The diplomatic language is careful, but the underlying tension is real. Washington, under President Trump, is pursuing a negotiated nuclear deal with Tehran through Special Envoy Steve Witkoff — a framework that would permanently prevent Iranian nuclear weapons capability, reopen the Strait of Hormuz, and formally end the war. Jerusalem's position is more maximalist. Netanyahu drew a hard red line on July 5: "Deal or no deal, as long as I'm prime minister, Iran will not have a nuclear weapon." The gap between an American deal and an Israeli guarantee is where the next phase of this conflict's diplomacy will be fought. Former Israeli Ambassador Danny Ayalon captured the Israeli establishment's anxiety on Newsmax, cautioning that "Iran wins at negotiating, not fighting" — a warning that the regime's funeral theater may be a prelude to its most dangerous maneuver yet: survival through diplomacy.
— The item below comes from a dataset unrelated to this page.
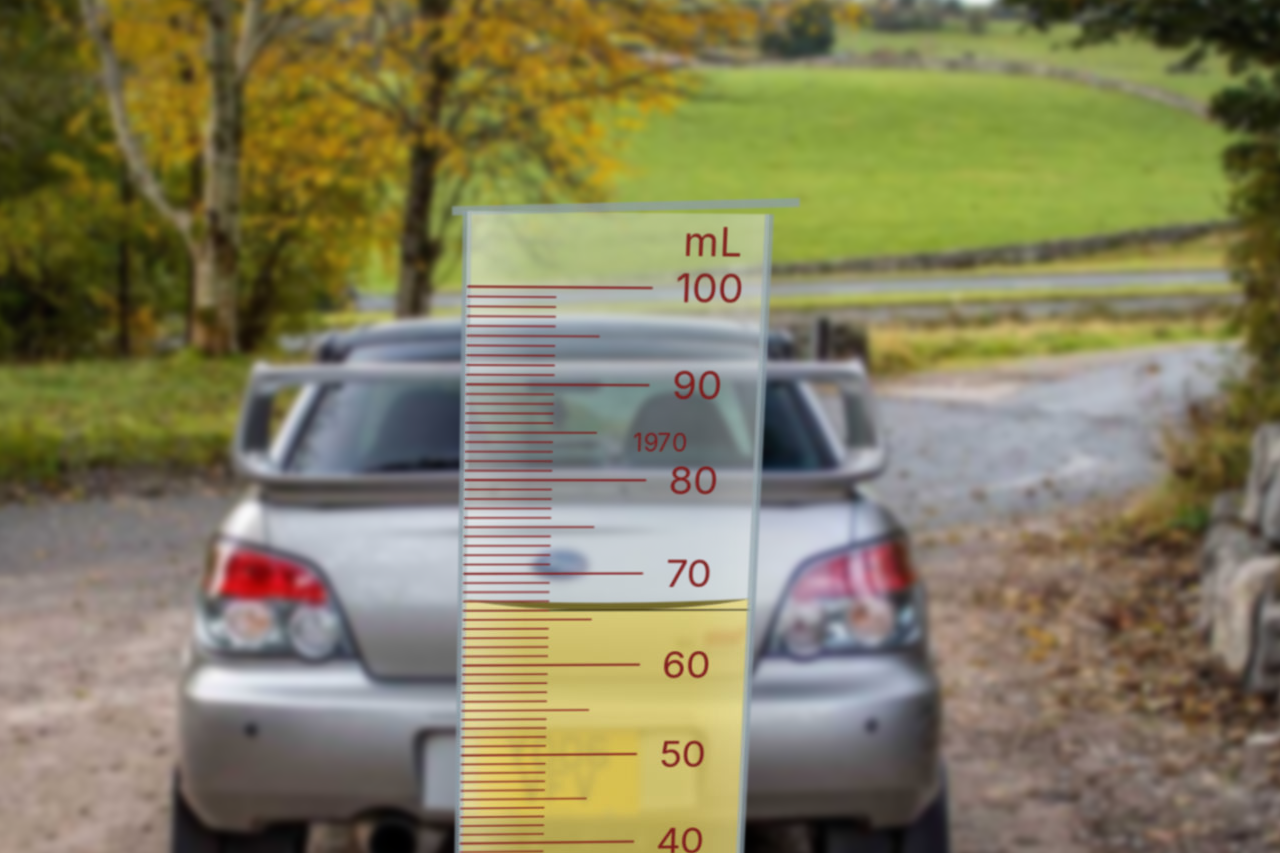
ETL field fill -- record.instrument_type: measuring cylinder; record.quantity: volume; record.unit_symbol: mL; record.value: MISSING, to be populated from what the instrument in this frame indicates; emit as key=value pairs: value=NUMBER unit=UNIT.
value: value=66 unit=mL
Domestic Pressures on Both Sides
The war's political reverberations are intensifying inside both countries. The Financial Times reported on July 5 that polling shows a majority of American voters believe the Iran war was not worth the cost — a domestic pressure point that may accelerate the Trump administration's push for a settlement over continued operations. Inside Israel, the Wall Street Journal reported that a former general has emerged as Netanyahu's chief rival in upcoming elections, suggesting that the war's conduct and endgame will become central campaign issues. The politics of war are never confined to the battlefield.
Meanwhile, Saudi Foreign Minister Prince Faisal bin Farhan met with Bahrain's Foreign Minister Abdullatif Al-Zayani in Riyadh on July 6 to discuss regional developments, including the US-Iran negotiations and "freedom of navigation in the Arabian Gulf" — a direct reference to Strait of Hormuz concerns that have rattled Gulf economies throughout the conflict. The Arab states are positioning themselves for a post-war order, and their primary concern is not Iranian sovereignty but the security of their own commercial lifelines.
Day 128: The Strategic Balance
Operation Roaring Lion has achieved what no previous military campaign against Iran accomplished. The Supreme Leader who built the IRGC's axis of resistance is dead. His successor cannot appear in public. The Iranian air force and navy have been largely destroyed. The nuclear program has been severely degraded. The oil sector — the regime's financial oxygen — is hemorrhaging credibility and revenue. The IRGC's capacity for sustained offensive operations, including the ballistic missile barrages that peaked at thirty-seven waves in March, has been functionally neutralized.
Yet the hardest phase may lie ahead. The conflict has entered what strategists recognize as the diplomatic endgame — the period where military gains must be converted into durable political outcomes. Washington wants a negotiated close. Jerusalem wants permanent, verified dismantlement. And Mojtaba Khamenei's invisible regime has yet to reveal whether it will capitulate, compromise, or attempt to rebuild in the shadows. On Day 128, the funeral procession winds through Tehran's streets. But the war for Iran's future — and the security architecture of the entire Middle East — is far from buried.